-------- Dataset records
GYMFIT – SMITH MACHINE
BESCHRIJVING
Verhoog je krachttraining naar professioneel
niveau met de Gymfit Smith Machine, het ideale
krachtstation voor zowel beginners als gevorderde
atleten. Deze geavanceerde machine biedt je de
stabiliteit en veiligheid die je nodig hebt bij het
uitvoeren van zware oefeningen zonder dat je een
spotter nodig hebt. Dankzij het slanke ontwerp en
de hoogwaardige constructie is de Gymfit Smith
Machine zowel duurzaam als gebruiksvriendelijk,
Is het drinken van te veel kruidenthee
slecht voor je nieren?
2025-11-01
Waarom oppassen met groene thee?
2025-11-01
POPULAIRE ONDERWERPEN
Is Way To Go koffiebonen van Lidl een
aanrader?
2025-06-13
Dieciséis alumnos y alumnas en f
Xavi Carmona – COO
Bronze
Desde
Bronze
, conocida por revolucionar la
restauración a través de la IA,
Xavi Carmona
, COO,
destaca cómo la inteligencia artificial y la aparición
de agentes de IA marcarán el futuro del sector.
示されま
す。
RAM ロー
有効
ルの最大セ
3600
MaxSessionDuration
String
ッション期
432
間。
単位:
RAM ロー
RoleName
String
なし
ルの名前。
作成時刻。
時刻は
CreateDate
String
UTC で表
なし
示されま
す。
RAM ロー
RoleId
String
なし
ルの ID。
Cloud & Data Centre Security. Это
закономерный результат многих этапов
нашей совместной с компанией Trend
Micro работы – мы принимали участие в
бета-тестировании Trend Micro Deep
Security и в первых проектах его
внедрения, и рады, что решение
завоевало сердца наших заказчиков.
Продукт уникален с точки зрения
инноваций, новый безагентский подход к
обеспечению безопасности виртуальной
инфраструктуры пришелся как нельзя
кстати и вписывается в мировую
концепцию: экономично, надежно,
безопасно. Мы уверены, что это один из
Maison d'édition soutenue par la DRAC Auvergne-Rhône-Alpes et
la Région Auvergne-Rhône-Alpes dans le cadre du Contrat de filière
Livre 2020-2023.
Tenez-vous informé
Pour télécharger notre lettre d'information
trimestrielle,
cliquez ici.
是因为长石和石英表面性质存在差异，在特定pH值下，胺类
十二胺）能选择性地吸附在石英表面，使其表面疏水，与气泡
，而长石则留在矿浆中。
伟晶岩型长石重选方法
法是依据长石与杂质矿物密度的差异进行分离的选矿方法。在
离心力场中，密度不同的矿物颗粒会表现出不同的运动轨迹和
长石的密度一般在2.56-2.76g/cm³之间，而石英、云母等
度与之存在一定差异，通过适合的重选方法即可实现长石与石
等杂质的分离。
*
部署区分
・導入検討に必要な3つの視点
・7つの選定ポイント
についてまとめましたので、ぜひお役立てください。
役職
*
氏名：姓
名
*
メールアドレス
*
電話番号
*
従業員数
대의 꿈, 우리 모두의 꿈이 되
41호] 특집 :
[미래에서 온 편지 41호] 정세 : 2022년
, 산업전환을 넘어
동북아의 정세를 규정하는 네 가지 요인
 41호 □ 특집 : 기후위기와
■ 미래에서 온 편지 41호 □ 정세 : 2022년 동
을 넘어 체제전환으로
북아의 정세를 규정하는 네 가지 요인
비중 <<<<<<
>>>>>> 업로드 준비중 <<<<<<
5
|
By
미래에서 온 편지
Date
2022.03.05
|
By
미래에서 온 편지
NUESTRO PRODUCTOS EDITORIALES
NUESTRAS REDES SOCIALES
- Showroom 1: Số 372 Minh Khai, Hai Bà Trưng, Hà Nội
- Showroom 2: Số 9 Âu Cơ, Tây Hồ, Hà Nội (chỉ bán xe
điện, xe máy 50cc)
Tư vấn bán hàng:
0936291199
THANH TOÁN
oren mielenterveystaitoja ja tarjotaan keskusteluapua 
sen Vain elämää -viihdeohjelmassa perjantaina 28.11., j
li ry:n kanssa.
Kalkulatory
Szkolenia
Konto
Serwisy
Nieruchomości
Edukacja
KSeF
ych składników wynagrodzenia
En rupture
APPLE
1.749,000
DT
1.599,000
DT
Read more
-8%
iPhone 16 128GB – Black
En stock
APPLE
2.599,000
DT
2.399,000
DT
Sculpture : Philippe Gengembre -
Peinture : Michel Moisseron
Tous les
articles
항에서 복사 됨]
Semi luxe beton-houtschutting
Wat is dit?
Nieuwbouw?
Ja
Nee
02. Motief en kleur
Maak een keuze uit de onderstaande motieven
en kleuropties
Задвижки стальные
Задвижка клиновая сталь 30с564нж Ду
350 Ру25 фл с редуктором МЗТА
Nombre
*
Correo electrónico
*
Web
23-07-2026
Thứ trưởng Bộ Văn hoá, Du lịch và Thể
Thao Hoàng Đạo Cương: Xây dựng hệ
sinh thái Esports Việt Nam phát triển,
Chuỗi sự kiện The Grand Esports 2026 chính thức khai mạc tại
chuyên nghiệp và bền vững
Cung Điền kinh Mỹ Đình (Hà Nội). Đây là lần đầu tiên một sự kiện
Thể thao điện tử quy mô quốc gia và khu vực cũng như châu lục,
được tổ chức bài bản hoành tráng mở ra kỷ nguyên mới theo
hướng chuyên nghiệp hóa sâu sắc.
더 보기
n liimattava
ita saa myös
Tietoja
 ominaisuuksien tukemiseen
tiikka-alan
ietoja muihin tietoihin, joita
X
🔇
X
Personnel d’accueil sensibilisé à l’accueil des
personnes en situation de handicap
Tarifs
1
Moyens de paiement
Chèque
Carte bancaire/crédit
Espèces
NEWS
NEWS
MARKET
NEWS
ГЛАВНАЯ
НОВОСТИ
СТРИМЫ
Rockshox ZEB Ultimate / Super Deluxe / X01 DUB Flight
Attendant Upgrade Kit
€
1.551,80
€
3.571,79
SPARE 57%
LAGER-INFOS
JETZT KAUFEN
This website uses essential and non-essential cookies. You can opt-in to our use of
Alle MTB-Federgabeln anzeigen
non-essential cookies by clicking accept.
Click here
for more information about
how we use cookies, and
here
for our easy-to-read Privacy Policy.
----------------
What you need to do. Beginning with the top line of the data above, output every line exactly until the one that contains "uitvoeren van zware", and include that one too.

Result of this task.
GYMFIT – SMITH MACHINE
BESCHRIJVING
Verhoog je krachttraining naar professioneel
niveau met de Gymfit Smith Machine, het ideale
krachtstation voor zowel beginners als gevorderde
atleten. Deze geavanceerde machine biedt je de
stabiliteit en veiligheid die je nodig hebt bij het
uitvoeren van zware oefeningen zonder dat je een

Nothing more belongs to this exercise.